Defendant also theorizes that Leenay conflicts with the doctrine of equitable estoppel, (Opp. at 13:1-10), which is not at issue here. This Court shall not issue an advisory opinion regarding the application of Leenay to a hypothetical case involving equitable estoppel.

 

Pursuant to Leenay, “Section 1281.4 does not authorize the court to stay an action on the basis of an arbitration to which the plaintiff is not a party.” (Leenay, supra, 81 Cal.App.5th at 562.) Accordingly, the Court shall not maintain a stay of Plaintiff’ Chen’s action pursuant to Code of Civil Procedure section 1281.4.

 

Defendant Has Not Demonstrated the Court Should Maintain the Stay under its Inherent Authority

 

Alternatively, Defendant contends the Court should maintain the stay as an exercise of its inherent authority. (Opp. at 16:9-18:2; Freiberg, supra, 33 Cal.App.4th at 1489 (“Trial courts generally have the inherent power to stay proceedings in the interests of justice and to promote judicial efficiency.”).) The Court has the authority to stay an action where Section 1281.4 does not apply. (See e.g. OTO, L.L.C. v.

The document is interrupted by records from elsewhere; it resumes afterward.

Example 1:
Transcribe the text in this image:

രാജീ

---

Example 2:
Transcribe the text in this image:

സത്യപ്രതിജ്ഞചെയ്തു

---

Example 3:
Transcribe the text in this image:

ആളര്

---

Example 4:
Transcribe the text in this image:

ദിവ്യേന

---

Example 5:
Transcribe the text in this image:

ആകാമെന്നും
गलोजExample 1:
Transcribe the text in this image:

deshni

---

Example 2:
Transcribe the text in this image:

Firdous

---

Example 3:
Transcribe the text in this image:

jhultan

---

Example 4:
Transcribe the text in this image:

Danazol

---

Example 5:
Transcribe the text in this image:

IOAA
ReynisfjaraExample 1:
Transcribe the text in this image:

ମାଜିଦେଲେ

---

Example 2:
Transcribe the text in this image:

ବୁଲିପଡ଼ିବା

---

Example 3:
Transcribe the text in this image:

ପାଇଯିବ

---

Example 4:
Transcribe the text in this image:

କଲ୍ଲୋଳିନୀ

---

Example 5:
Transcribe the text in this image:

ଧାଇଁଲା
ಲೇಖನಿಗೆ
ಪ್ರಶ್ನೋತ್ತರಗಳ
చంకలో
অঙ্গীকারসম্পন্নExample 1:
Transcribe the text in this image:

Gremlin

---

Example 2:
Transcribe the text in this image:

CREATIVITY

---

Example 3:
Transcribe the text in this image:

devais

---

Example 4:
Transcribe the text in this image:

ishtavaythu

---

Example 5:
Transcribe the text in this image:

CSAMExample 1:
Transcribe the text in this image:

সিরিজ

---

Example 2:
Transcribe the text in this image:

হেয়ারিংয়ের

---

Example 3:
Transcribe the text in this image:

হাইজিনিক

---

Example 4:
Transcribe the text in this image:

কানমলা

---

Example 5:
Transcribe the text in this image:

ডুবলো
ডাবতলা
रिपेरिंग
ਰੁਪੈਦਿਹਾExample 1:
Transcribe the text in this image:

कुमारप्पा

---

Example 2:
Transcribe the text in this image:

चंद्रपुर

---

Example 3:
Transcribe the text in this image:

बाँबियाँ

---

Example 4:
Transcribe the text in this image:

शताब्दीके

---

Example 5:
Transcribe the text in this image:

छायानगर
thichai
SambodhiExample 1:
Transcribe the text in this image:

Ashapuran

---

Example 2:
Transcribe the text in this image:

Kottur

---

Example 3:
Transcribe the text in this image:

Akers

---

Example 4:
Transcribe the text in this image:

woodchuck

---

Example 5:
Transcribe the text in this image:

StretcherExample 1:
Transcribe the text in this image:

Kho (2019) 8 Cal.5th 111, 141.)

 

Defendant notes the court previously found similar issues between the arbitration and the instant action and “staying the case until the conclusion of the arbitration would preserve judicial resources by allowing the Court to accord res judicata to the factual findings of the arbitration proceeding.” (Opp. at 17:9-11.) However, Defendant does not cite any authority supporting its contention that res judicata could apply where, as here, Plaintiff is not a party to the arbitration. (Fenton v. City of Delano (1984) 162 Cal.App.3d 400, 410 (“A point totally unsupported by argument and authority may be rejected by the reviewing court without discussion.”).) Defendant also fails to provide any evidence or authority supporting its claim that vacating the stay in this action would have any affect on the arbitrator’s jurisdiction. As noted by Plaintiff in reply, the arbitrator does not have jurisdiction over Plaintiff’s claims in this action. Defendant has not demonstrated a further stay of this matter is in the interests of justice or judicial efficiency. The Court declines to exercise its inherent authority to maintain the stay of this action, which has prevented Plaintiff from pursuing his claims for several years.